(Job item)
Copy the part of the records that opens with the line containing "dans un lieu unique du..." and closes with the line containing "ഉദയനിധിയെ ഇന്നു", replacing "Chambres" with "Pièces" and changing nothing else.

──────────────────────────────

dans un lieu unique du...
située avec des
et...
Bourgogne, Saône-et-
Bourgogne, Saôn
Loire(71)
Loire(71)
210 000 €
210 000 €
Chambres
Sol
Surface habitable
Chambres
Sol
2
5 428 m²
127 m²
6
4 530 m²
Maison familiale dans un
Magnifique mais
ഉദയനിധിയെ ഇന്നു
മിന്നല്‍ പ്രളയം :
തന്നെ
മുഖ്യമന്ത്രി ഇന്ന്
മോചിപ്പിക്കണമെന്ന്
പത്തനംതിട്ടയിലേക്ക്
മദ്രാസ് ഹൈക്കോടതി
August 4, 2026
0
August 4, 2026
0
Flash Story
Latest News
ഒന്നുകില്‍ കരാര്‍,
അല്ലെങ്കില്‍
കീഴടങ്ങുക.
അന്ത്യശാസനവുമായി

──────────────────────────────

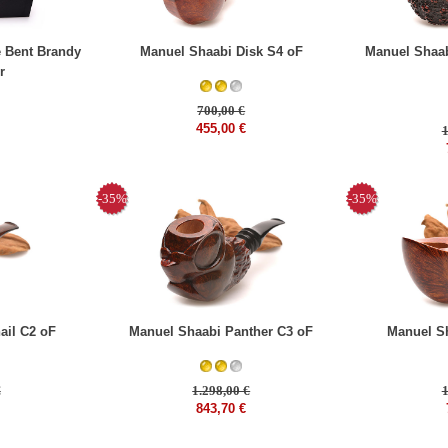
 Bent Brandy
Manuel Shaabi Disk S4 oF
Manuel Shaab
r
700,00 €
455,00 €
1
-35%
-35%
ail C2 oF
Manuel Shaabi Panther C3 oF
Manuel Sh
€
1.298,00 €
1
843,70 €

──────────────────────────────

(Response to this task)
dans un lieu unique du...
située avec des
et...
Bourgogne, Saône-et-
Bourgogne, Saôn
Loire(71)
Loire(71)
210 000 €
210 000 €
Pièces
Sol
Surface habitable
Pièces
Sol
2
5 428 m²
127 m²
6
4 530 m²
Maison familiale dans un
Magnifique mais
ഉദയനിധിയെ ഇന്നു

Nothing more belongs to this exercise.